News Local/State

Quinn Orders State EPA To Bar PCB’s From Clinton Landfill

 

Governor Pat Quinn is ordering the state Environmental Protection Agency to block the disposal of toxic PCB waste at the Clinton Landfill in DeWitt County

Quinn spokesman Dave Blanchette says the action comes after the governor asked the DeWitt County Board for information about Peoria Disposal Company’s original request for approval of the landfill site 12 years ago.

“What we were asking from them is did they specifically approve the siting of PCB’s at the landfill when they approved the landfill in 2002?” said Blanchette. “And their answer essentially was no, we did not.”

In fact, Quinn’s office says Peoria Disposal representative said at a public hearing at the time that they would not accept PCB’s.

Governor Quinn is now telling the state EPA to modify the Clinton Landfill permit to bar PCB’s. At issue, he says, is the safety of the Mahomet Aquifer, which lies below the Clinton Landfill, and provides drinking water for an estimated 800,000 central Illinois residents.

State EPA spokesperson Kim Biggs says the change is effective in 45 days, and Peoria Disposal Company could appeal the matter to the Illinois Pollution Control Board. Even if the governor’s action were reversed, Peoria Disposal Company would still need approval from the U-S Environmental Protection Agency before it could store PCB’s at the Clinton Landfill. Their request has been pending before the federal agency for several months.
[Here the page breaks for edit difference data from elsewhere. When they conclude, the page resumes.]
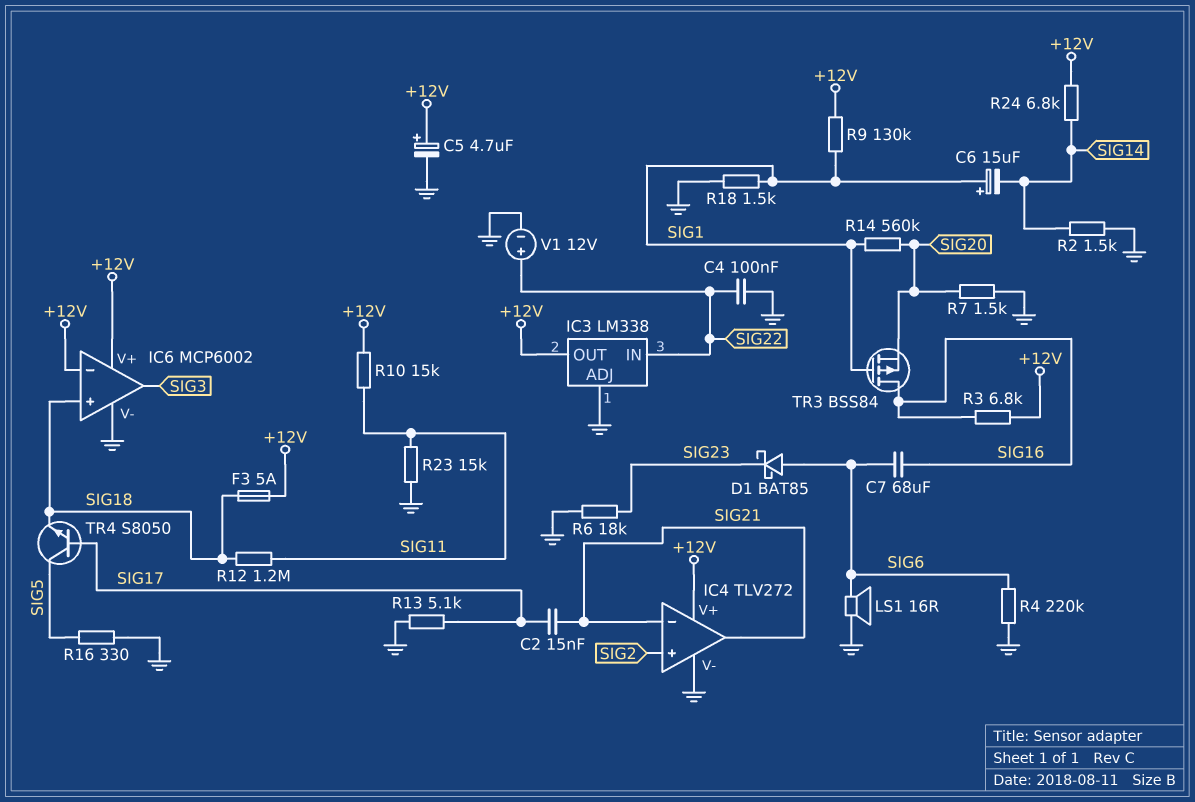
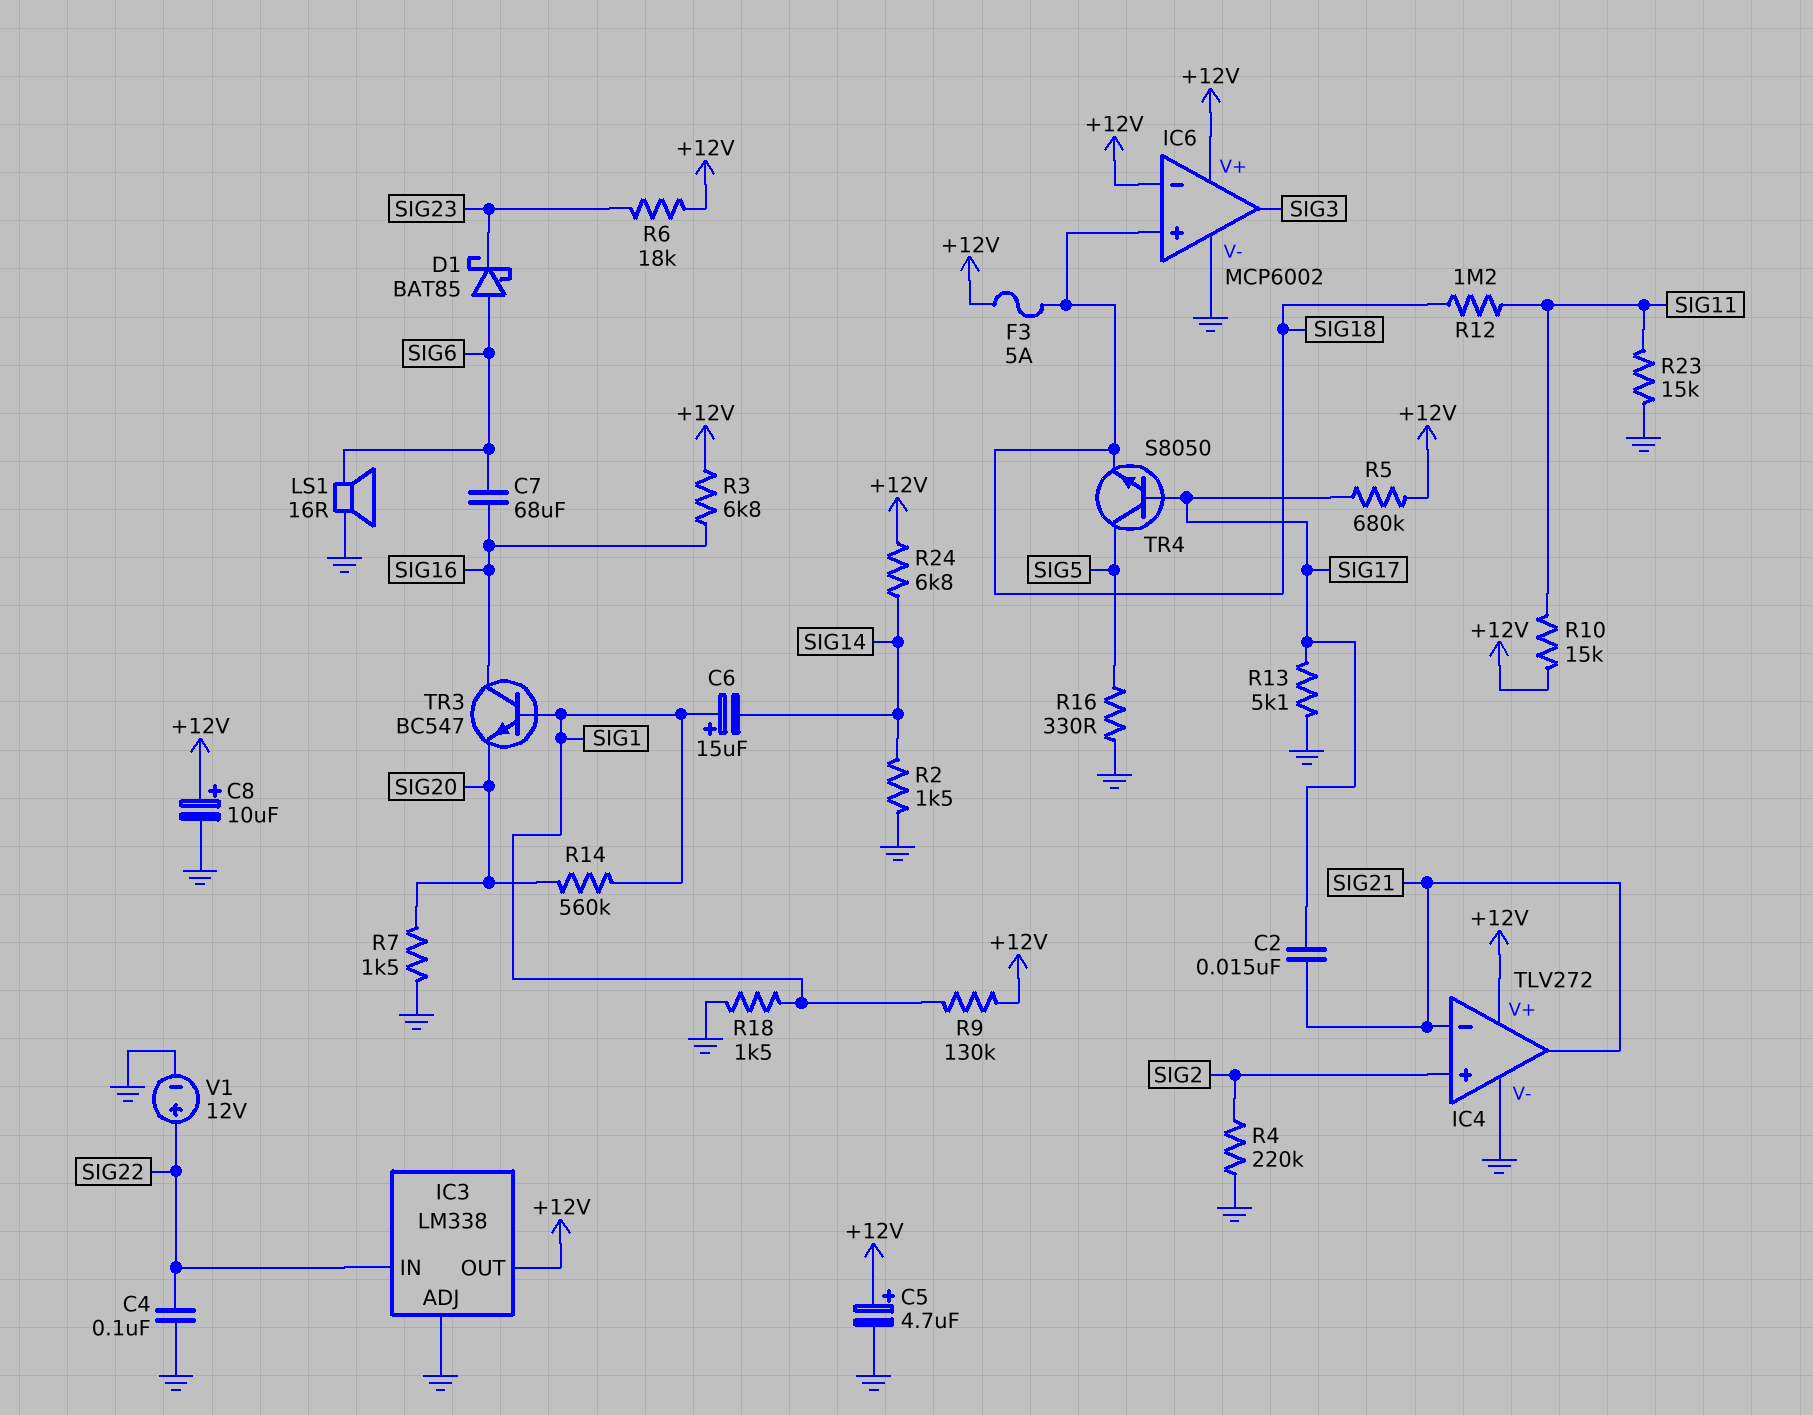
C8: none -> 10uF (plus +12V, minus GND)
R4: 220k (GND, SIG6) -> 220k (GND, SIG2)
R5: none -> 680k (+12V, SIG17)
R6: 18k (GND, SIG23) -> 18k (+12V, SIG23)
TR3: PMOS BSS84 (G SIG1, D SIG16, S SIG20) -> NPN BC547 (B SIG1, C SIG16, E SIG20)

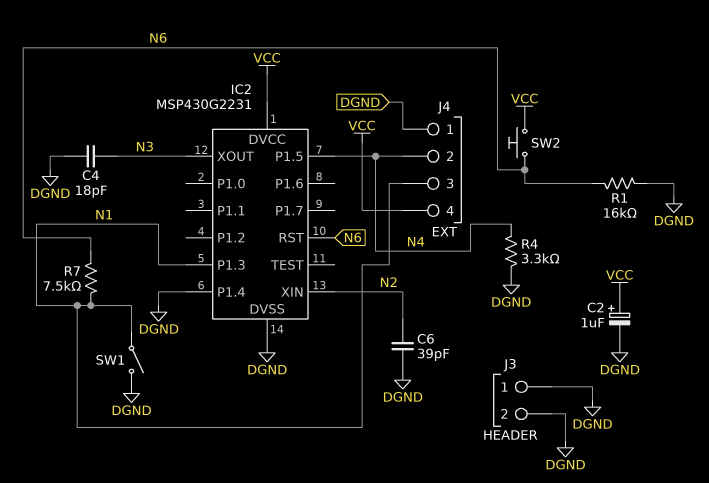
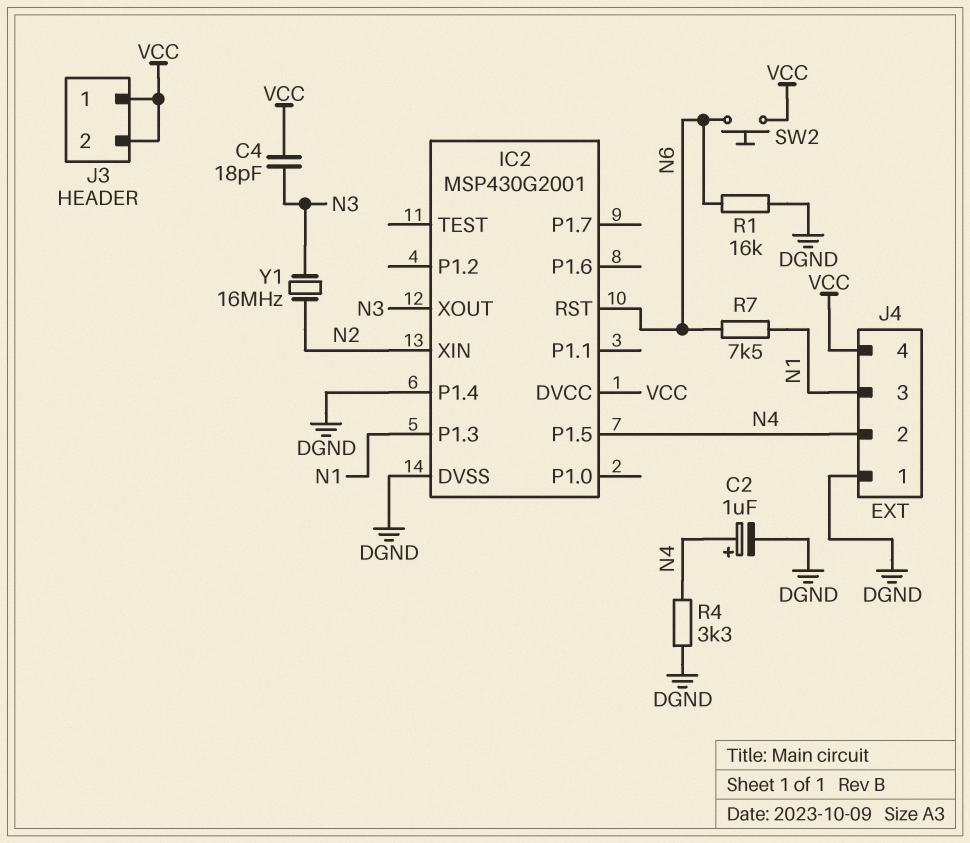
C2: 1uF (plus VCC, minus DGND) -> 1uF (plus N4, minus DGND)
C4: 18pF (DGND, N3) -> 18pF (N3, VCC)
C6: 39pF (DGND, N2) -> none
IC2: MSP430G2231 -> MSP430G2001
J3 pin 1: DGND -> VCC
J3 pin 2: DGND -> VCC
SW1: switch (DGND, N1) -> none
Y1: none -> 16MHz (N2, N3)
A spokesperson for Peoria Disposal Company did not return a call seeking comment on Monday.

An attorney for the Chicago suburb of Summit calls the governor’s move politically motivated. Jeffrey Jeep says Summit was counting on the Clinton Landfill to take PCB’s from an industrial site.

“We have this pile of PCB-contaminated material that continues to threaten the community”, said Jeep. “The U-S EPA has determined that it’s an imminent and substantial endangerment to public help. And now we do not have any way of solving this problem.”

Jeep argues that the Clinton Landfill would be a safe storage site for PCB’s --- certainly safer than the unsecured site in Summit that contains PCB’s and lead left behind by an auto shredding operation. He contends that there are industrial sites with PCB’s lying over the Mahomet Aquifer as well.

But Steve Bridges of the Mahomet Aquifer Protection Alliance says the governor’s move will protect the aquifer from the risk of contamination. He also hoped that  Quinn’s action would also bar the storage of manufactured gas plant waste, or MGP waste, since it was covered by the same permit modification approved by the Illinois EPA in 2010 that allowed for the storage of PCB’s.

Bridges contends that landfills are not a secure way of storing PCB’s, and says the village of Summit should explore more environmentally sustainable alternatives.